As a long-time user of PS Elements (albeit only as far as version 6, because nothing later offered worthwhile improvements - or simply didn't run on my XP machine) I've always been a champion for it. As President of a photo club I've always been 'tapped' for advice on all things photographic and up until now I've recommended PS Elements to all people new to the world of photo editing, saying, "Unless you're a graphic artist or you need the other parts of the 'Creative Suite', PS Elements can suit the needs of 90% of photographers".
Unfortunately, putting the pros and cons of PSE10's tools aside (though I think they're sufficient for a vast majority of users - apart from the 16-bit thing), the major deficiency for a serious photographer is the deliberate reduction of capability of its Adobe Camera Raw.

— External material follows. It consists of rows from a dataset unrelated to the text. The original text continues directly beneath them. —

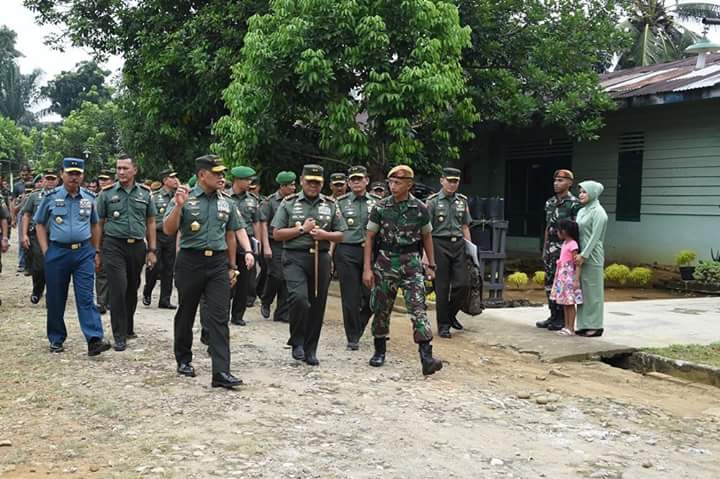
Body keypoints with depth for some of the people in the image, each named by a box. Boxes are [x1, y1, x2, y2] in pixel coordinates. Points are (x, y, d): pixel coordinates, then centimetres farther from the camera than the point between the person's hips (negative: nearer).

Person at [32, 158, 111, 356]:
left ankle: (94, 339, -13)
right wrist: (45, 251, 0)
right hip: (57, 252, 0)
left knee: (86, 297, -6)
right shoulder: (51, 197, 1)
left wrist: (95, 251, 13)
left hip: (84, 252, 1)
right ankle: (56, 339, 20)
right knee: (56, 299, 7)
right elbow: (40, 225, 8)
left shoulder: (89, 198, 6)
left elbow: (95, 225, 16)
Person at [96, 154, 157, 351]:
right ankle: (119, 336, -4)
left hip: (137, 246, 3)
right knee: (118, 289, -10)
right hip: (114, 246, -3)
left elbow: (151, 222, 11)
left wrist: (152, 250, 6)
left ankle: (128, 328, 30)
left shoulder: (145, 193, 7)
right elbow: (99, 224, 5)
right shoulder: (107, 193, 2)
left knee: (132, 290, 12)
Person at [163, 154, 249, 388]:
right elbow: (168, 230, -10)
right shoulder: (184, 198, -3)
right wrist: (179, 206, -23)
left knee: (219, 317, -6)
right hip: (190, 261, -2)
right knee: (186, 314, 11)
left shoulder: (227, 203, 8)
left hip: (218, 263, 2)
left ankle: (221, 371, -10)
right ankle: (184, 360, 29)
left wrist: (232, 266, 16)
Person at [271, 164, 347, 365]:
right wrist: (302, 229, -9)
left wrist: (325, 235, -8)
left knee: (317, 305, 6)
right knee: (298, 298, -22)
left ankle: (310, 350, 18)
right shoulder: (289, 203, 4)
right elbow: (277, 234, 1)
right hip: (295, 258, -3)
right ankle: (297, 342, -2)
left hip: (321, 258, 3)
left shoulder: (330, 205, 11)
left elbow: (340, 235, 12)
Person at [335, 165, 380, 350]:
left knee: (371, 295, 0)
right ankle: (353, 338, 9)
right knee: (350, 297, -1)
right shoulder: (340, 202, 6)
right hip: (347, 252, -2)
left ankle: (358, 325, 27)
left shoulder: (376, 202, 9)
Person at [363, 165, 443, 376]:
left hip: (412, 263, -1)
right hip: (385, 262, 1)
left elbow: (427, 237, 12)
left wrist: (431, 265, 13)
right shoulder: (380, 207, -2)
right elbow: (370, 238, 3)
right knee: (381, 309, 7)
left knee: (418, 308, -11)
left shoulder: (420, 209, -1)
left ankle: (426, 358, -16)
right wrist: (367, 268, -3)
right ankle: (379, 351, 26)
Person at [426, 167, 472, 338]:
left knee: (463, 283, -3)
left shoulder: (462, 201, 12)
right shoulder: (433, 201, -2)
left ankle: (451, 314, 21)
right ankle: (443, 325, 10)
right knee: (442, 287, 0)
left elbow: (465, 227, 16)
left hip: (458, 244, 4)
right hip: (440, 244, -4)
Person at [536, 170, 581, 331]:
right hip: (550, 247, 7)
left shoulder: (574, 204, -8)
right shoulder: (550, 203, 14)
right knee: (549, 282, 9)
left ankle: (562, 319, 3)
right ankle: (553, 316, 18)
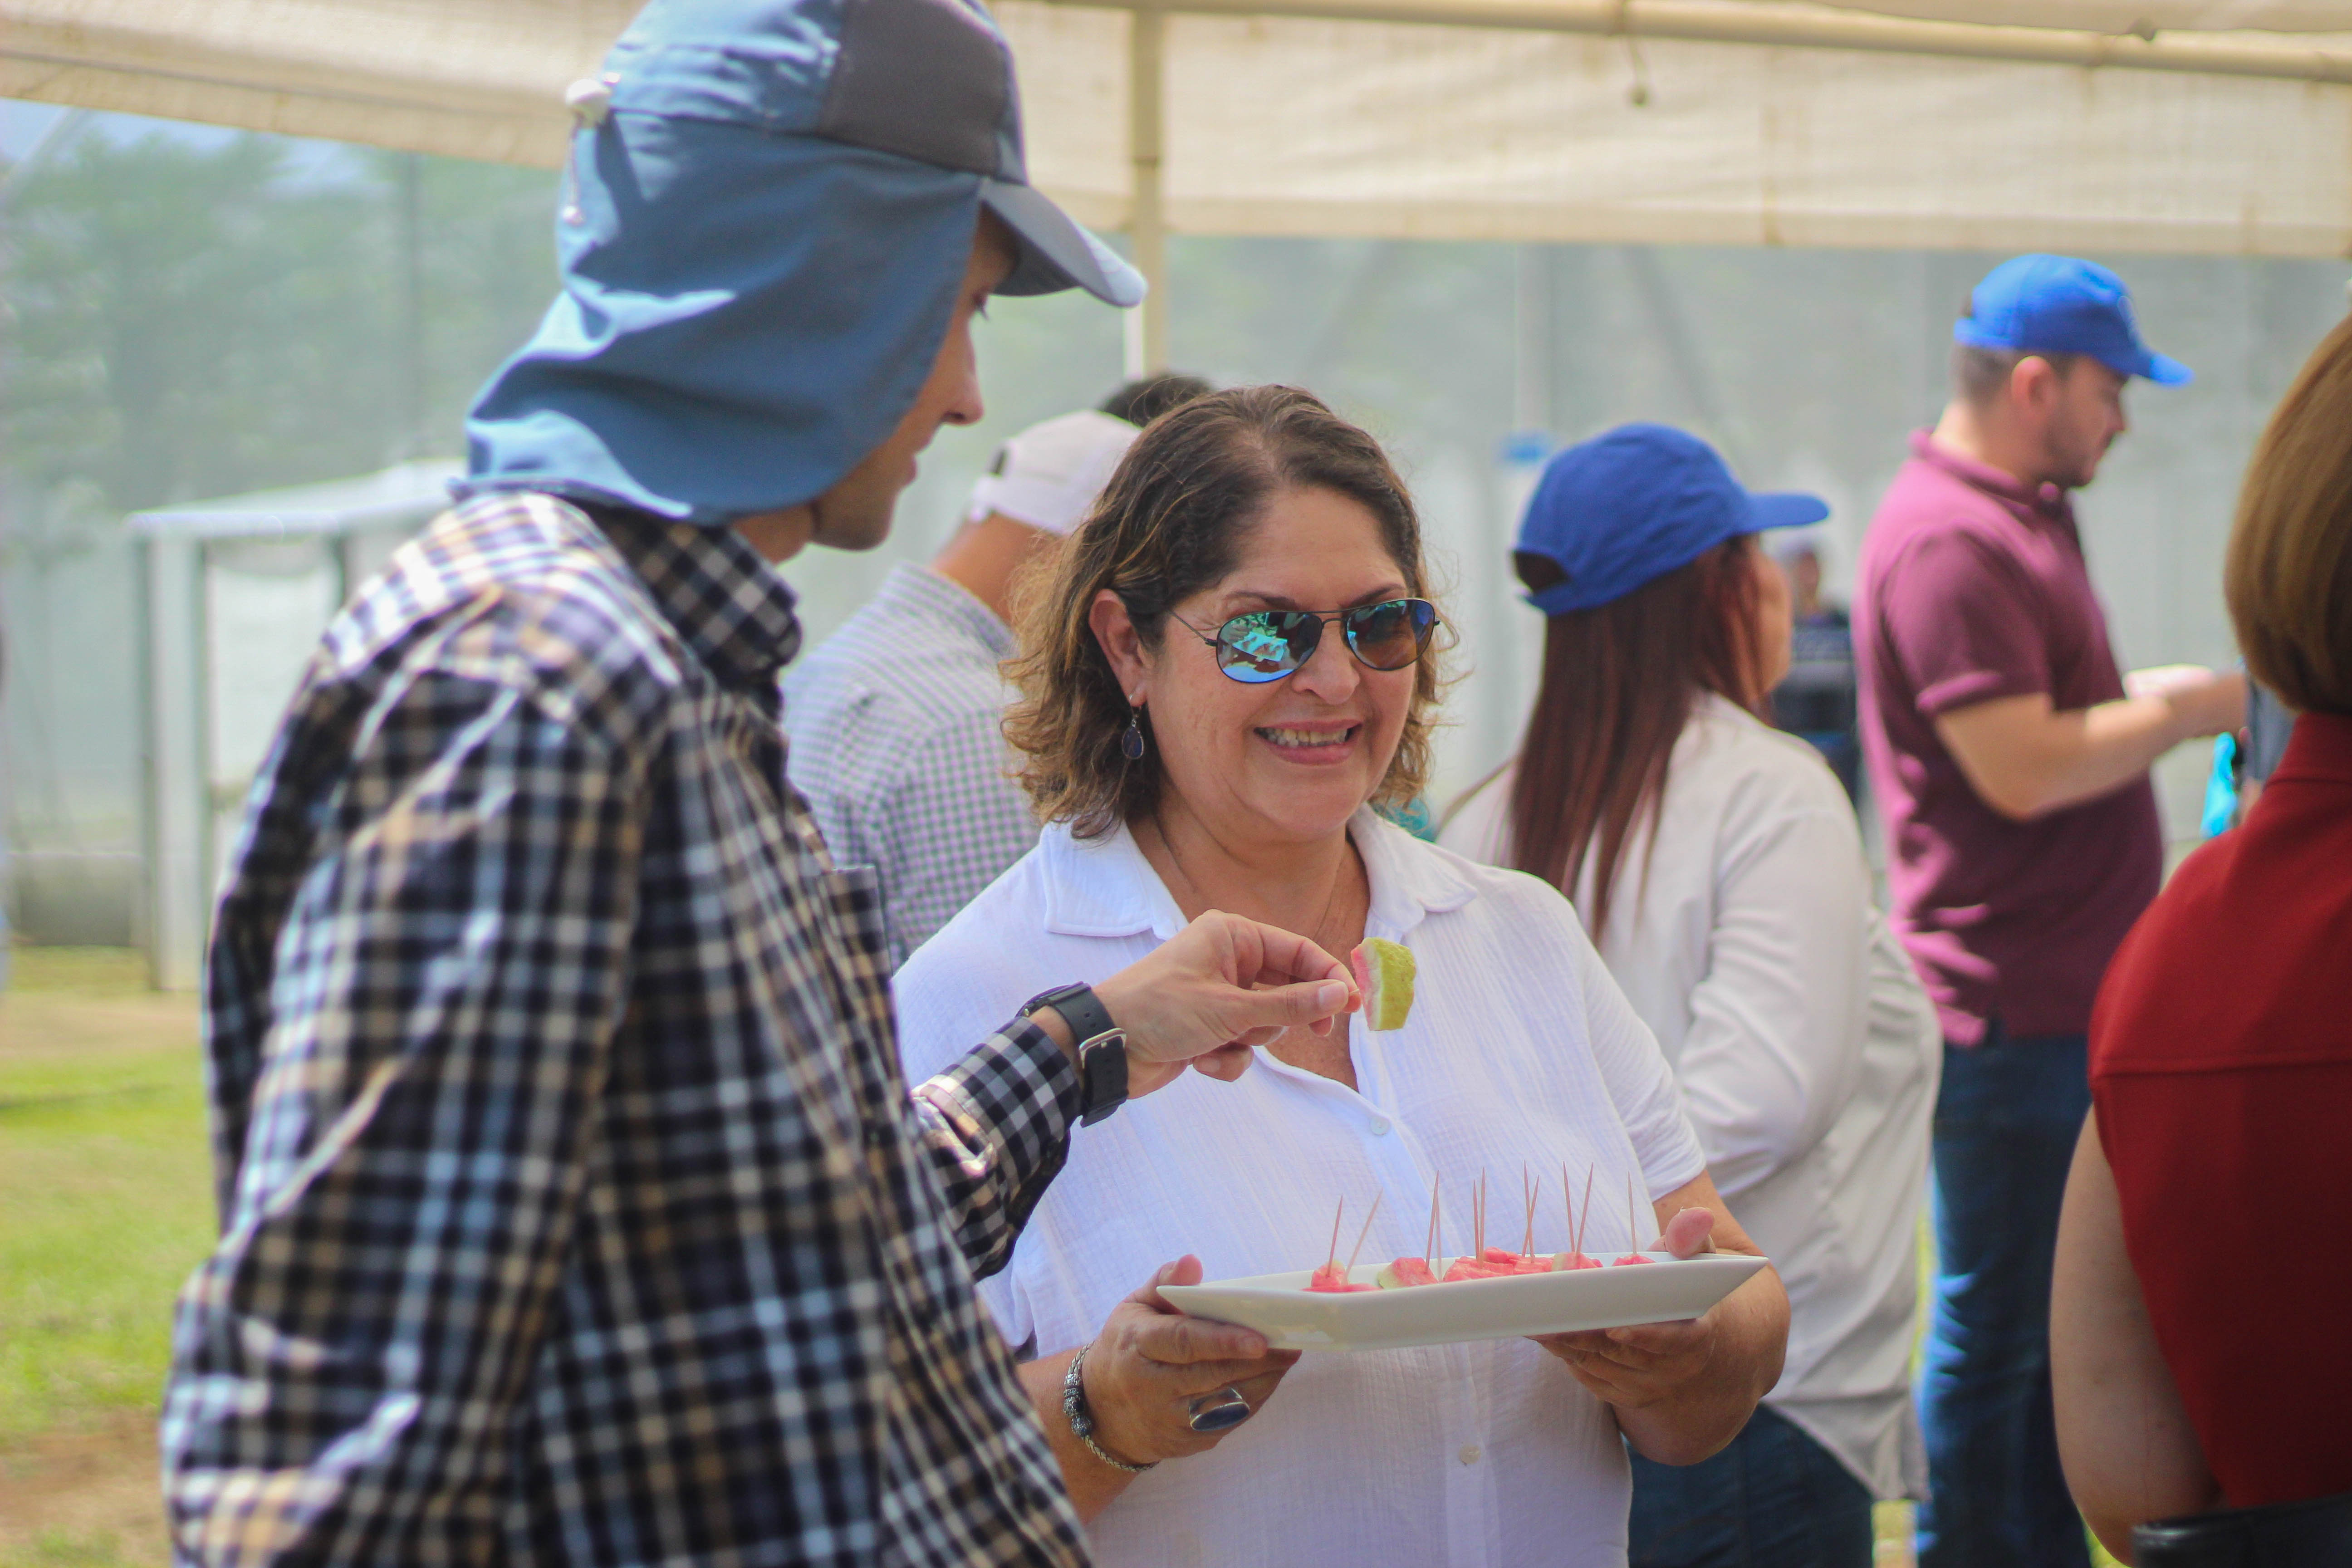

When you think about it, it would be simpler and cheaper for Adobe to have just one stream of ACR on the go - the full CS one - rather than make two standards of the same software. It didn't used to be different, and Elements was therefore only slightly lagging behind CS. But the Elements version has stood still for two or three years now and the full version has at least trebled in capability. It's obviously just a marketing ploy to create a bigger divide between the two products - and to get the serious photographers who use Elements to notice the difference - so more people will be tempted to buy full CS eventually.
I know a lot of people use versions of CS that have 'fallen off the back of a lorry'...... but if you only counted half of its users as paid-up, registered owners........ what would have been the income to Adobe? A Billion dollars? More?